==== Source material ====

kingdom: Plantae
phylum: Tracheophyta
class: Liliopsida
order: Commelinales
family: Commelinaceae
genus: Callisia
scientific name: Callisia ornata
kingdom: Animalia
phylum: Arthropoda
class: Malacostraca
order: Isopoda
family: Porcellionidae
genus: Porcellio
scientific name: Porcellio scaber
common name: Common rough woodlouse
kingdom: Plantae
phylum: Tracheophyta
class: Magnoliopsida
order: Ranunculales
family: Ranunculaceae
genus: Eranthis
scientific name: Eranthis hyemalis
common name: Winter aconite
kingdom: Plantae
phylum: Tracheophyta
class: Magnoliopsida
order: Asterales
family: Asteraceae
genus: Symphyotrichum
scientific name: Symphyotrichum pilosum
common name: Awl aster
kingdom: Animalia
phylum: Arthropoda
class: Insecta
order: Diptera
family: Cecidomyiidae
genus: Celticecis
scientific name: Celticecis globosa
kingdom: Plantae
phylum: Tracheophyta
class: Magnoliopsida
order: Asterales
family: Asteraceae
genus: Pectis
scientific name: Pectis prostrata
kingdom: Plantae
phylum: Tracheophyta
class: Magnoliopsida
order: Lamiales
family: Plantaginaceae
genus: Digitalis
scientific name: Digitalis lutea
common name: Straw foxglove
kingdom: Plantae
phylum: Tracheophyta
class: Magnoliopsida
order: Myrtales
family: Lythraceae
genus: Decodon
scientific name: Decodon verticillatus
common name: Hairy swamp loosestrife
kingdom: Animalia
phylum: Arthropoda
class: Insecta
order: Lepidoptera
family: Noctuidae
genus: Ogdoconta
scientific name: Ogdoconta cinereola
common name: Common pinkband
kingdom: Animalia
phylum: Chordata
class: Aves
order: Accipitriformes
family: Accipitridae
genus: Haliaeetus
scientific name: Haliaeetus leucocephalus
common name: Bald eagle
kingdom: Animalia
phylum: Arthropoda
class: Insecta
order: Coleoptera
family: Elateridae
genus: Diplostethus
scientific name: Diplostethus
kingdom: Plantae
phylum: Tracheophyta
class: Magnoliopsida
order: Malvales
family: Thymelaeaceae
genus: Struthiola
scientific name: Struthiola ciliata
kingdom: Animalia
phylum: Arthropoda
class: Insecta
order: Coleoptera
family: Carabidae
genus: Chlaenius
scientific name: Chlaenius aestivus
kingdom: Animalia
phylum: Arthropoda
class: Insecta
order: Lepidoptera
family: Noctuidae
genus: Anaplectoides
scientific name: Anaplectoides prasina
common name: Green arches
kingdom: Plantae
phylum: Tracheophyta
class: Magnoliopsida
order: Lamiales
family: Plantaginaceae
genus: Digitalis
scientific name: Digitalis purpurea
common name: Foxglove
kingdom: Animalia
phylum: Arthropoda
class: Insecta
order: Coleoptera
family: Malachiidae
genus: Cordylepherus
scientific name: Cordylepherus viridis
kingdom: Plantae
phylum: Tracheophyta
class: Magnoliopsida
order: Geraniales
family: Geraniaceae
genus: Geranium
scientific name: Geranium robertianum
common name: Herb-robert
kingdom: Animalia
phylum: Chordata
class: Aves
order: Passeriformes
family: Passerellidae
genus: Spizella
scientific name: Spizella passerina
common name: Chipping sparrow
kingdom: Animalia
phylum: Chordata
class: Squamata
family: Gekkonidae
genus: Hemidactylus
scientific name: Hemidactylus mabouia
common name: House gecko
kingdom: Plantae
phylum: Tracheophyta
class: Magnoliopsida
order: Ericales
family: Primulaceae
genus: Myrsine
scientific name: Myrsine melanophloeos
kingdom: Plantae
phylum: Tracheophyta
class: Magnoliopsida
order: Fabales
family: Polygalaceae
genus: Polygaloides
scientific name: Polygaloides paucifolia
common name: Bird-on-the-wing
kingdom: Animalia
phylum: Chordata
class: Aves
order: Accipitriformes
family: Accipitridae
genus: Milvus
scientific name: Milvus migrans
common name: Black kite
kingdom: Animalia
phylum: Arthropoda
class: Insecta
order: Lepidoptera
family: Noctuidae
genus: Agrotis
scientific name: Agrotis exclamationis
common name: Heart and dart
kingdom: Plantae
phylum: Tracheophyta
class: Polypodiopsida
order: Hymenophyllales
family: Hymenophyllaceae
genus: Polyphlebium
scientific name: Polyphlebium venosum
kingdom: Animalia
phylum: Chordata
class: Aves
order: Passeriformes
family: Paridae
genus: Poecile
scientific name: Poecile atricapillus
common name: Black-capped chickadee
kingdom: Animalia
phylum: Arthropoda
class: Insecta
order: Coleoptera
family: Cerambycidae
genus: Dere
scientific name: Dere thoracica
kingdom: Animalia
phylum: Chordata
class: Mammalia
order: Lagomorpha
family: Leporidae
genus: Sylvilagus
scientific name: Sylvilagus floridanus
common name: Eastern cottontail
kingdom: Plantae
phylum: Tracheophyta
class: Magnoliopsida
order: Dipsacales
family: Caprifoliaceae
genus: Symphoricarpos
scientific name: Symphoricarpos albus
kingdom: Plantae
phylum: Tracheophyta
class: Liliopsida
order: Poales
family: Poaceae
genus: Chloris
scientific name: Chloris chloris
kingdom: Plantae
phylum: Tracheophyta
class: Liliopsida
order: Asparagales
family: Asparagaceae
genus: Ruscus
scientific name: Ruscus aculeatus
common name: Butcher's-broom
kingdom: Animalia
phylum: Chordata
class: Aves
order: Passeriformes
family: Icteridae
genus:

====

▸ **What needs to be done**
Print every line of the records above again, word for word and in the same order.

▸ **Worked answer**
kingdom: Plantae
phylum: Tracheophyta
class: Liliopsida
order: Commelinales
family: Commelinaceae
genus: Callisia
scientific name: Callisia ornata
kingdom: Animalia
phylum: Arthropoda
class: Malacostraca
order: Isopoda
family: Porcellionidae
genus: Porcellio
scientific name: Porcellio scaber
common name: Common rough woodlouse
kingdom: Plantae
phylum: Tracheophyta
class: Magnoliopsida
order: Ranunculales
family: Ranunculaceae
genus: Eranthis
scientific name: Eranthis hyemalis
common name: Winter aconite
kingdom: Plantae
phylum: Tracheophyta
class: Magnoliopsida
order: Asterales
family: Asteraceae
genus: Symphyotrichum
scientific name: Symphyotrichum pilosum
common name: Awl aster
kingdom: Animalia
phylum: Arthropoda
class: Insecta
order: Diptera
family: Cecidomyiidae
genus: Celticecis
scientific name: Celticecis globosa
kingdom: Plantae
phylum: Tracheophyta
class: Magnoliopsida
order: Asterales
family: Asteraceae
genus: Pectis
scientific name: Pectis prostrata
kingdom: Plantae
phylum: Tracheophyta
class: Magnoliopsida
order: Lamiales
family: Plantaginaceae
genus: Digitalis
scientific name: Digitalis lutea
common name: Straw foxglove
kingdom: Plantae
phylum: Tracheophyta
class: Magnoliopsida
order: Myrtales
family: Lythraceae
genus: Decodon
scientific name: Decodon verticillatus
common name: Hairy swamp loosestrife
kingdom: Animalia
phylum: Arthropoda
class: Insecta
order: Lepidoptera
family: Noctuidae
genus: Ogdoconta
scientific name: Ogdoconta cinereola
common name: Common pinkband
kingdom: Animalia
phylum: Chordata
class: Aves
order: Accipitriformes
family: Accipitridae
genus: Haliaeetus
scientific name: Haliaeetus leucocephalus
common name: Bald eagle
kingdom: Animalia
phylum: Arthropoda
class: Insecta
order: Coleoptera
family: Elateridae
genus: Diplostethus
scientific name: Diplostethus
kingdom: Plantae
phylum: Tracheophyta
class: Magnoliopsida
order: Malvales
family: Thymelaeaceae
genus: Struthiola
scientific name: Struthiola ciliata
kingdom: Animalia
phylum: Arthropoda
class: Insecta
order: Coleoptera
family: Carabidae
genus: Chlaenius
scientific name: Chlaenius aestivus
kingdom: Animalia
phylum: Arthropoda
class: Insecta
order: Lepidoptera
family: Noctuidae
genus: Anaplectoides
scientific name: Anaplectoides prasina
common name: Green arches
kingdom: Plantae
phylum: Tracheophyta
class: Magnoliopsida
order: Lamiales
family: Plantaginaceae
genus: Digitalis
scientific name: Digitalis purpurea
common name: Foxglove
kingdom: Animalia
phylum: Arthropoda
class: Insecta
order: Coleoptera
family: Malachiidae
genus: Cordylepherus
scientific name: Cordylepherus viridis
kingdom: Plantae
phylum: Tracheophyta
class: Magnoliopsida
order: Geraniales
family: Geraniaceae
genus: Geranium
scientific name: Geranium robertianum
common name: Herb-robert
kingdom: Animalia
phylum: Chordata
class: Aves
order: Passeriformes
family: Passerellidae
genus: Spizella
scientific name: Spizella passerina
common name: Chipping sparrow
kingdom: Animalia
phylum: Chordata
class: Squamata
family: Gekkonidae
genus: Hemidactylus
scientific name: Hemidactylus mabouia
common name: House gecko
kingdom: Plantae
phylum: Tracheophyta
class: Magnoliopsida
order: Ericales
family: Primulaceae
genus: Myrsine
scientific name: Myrsine melanophloeos
kingdom: Plantae
phylum: Tracheophyta
class: Magnoliopsida
order: Fabales
family: Polygalaceae
genus: Polygaloides
scientific name: Polygaloides paucifolia
common name: Bird-on-the-wing
kingdom: Animalia
phylum: Chordata
class: Aves
order: Accipitriformes
family: Accipitridae
genus: Milvus
scientific name: Milvus migrans
common name: Black kite
kingdom: Animalia
phylum: Arthropoda
class: Insecta
order: Lepidoptera
family: Noctuidae
genus: Agrotis
scientific name: Agrotis exclamationis
common name: Heart and dart
kingdom: Plantae
phylum: Tracheophyta
class: Polypodiopsida
order: Hymenophyllales
family: Hymenophyllaceae
genus: Polyphlebium
scientific name: Polyphlebium venosum
kingdom: Animalia
phylum: Chordata
class: Aves
order: Passeriformes
family: Paridae
genus: Poecile
scientific name: Poecile atricapillus
common name: Black-capped chickadee
kingdom: Animalia
phylum: Arthropoda
class: Insecta
order: Coleoptera
family: Cerambycidae
genus: Dere
scientific name: Dere thoracica
kingdom: Animalia
phylum: Chordata
class: Mammalia
order: Lagomorpha
family: Leporidae
genus: Sylvilagus
scientific name: Sylvilagus floridanus
common name: Eastern cottontail
kingdom: Plantae
phylum: Tracheophyta
class: Magnoliopsida
order: Dipsacales
family: Caprifoliaceae
genus: Symphoricarpos
scientific name: Symphoricarpos albus
kingdom: Plantae
phylum: Tracheophyta
class: Liliopsida
order: Poales
family: Poaceae
genus: Chloris
scientific name: Chloris chloris
kingdom: Plantae
phylum: Tracheophyta
class: Liliopsida
order: Asparagales
family: Asparagaceae
genus: Ruscus
scientific name: Ruscus aculeatus
common name: Butcher's-broom
kingdom: Animalia
phylum: Chordata
class: Aves
order: Passeriformes
family: Icteridae
genus:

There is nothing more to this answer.